Yang suggests borrowing language from an ancient genre helps create a special aesthetic and rhetorical appeal by stretching boundaries. To match the diction, grammar, sentence structure, and compositional structure of the Shiji biographies, social media users wrote their Li tributes in classical Chinese rather than simple Mandarin and also employed poetic and literary language.
Writing this way has several benefits for social media users hoping to eulogize a whistleblower who was chastened by the government, Yang says. “Using classical Chinese not only adds literary elegance and aesthetic appeal, gaining authors recognition for their literary skills, but also helps social media users evade censorship algorithms,” he says.
Turning a Life into Legend
The basic unit of narrative in classical Chinese historical writing is the anecdote, Yang explains.
The authors of Dr.
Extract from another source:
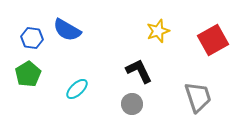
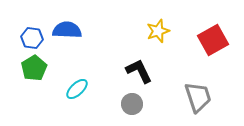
blue semicircle: rotated 152 degrees clockwise
green pentagon: moved 6 px right, 6 px up
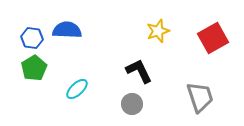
red square: moved 2 px up
gray trapezoid: moved 2 px right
Li’s biographies fill their accounts with anecdotes from his life, blending facts with fiction to dramatize his story and accentuate its moral significance.
One biography reads:
- “Some people would ask him with curiosity, ‘It’s said that you once bitterly resented the SARS epidemic, and whenever you thought of it, you would gnash your teeth and beat your breast. Now that you specialize in eye diseases, is it not a betrayal of your original intention?’ Li Wenliang smiled and replied, ‘There are two kinds of blindness. One is an eye disease, which can be treated with medicine. The other is the blindness of the heart, which cannot be cured, no matter how hard you try. There are many in the world who are blind to truth, unable or unwilling to speak the facts. This is the blindness that cannot be cured.’”
This anecdote alludes to an episode in the final days of Li’s life, Yang explains. Li gave an interview in which he stated that he would not sue the police for wrongly accusing him of spreading rumors: “It is more important that people now know the truth … A healthy society should not have only one voice,” he said. However, there is no evidence he actually said anything about “two kinds of blindness” in the interview, Yang says.
“The Grand Historian Comments”
Almost all the 130 chapters in the Shiji conclude with a section called “The Grand Historian comments,” a narrative device that summarizes the story and offers a concluding judgment. “Authors of Li’s biographies make use of this feature to comment on the integrity of his character and the sacrifices he made for the public good,” Yang says, noting that many biographies emphasize Li’s reputation as a “truth teller” and his censure by the government.
One biography ends:
- “The Grand Historian comments: Wenliang, though skilled in the art of medicine, was but an ordinary man. Why then do people of the world remember him? For three reasons: first, he revealed the shroud of an impending plague; second, he endured the humiliation of official reprimand; and third, he died young, to our deep sorrow. Such are the ways of the world. What to do? What to do!”
Telling Stories Against All Odds
“The Shiji biography form gave netizens the narrative structures and affordances to express sentiments which would otherwise have been hard to convey or convey in such powerful ways,” Yang says. “They show that despite tightening political control, Chinese netizens can still tell their stories in creative and imaginative ways. Poetic language helps to deter censorship, and fictionalized anecdotes provide moral substance as seen in Chinese historical storytelling for centuries.”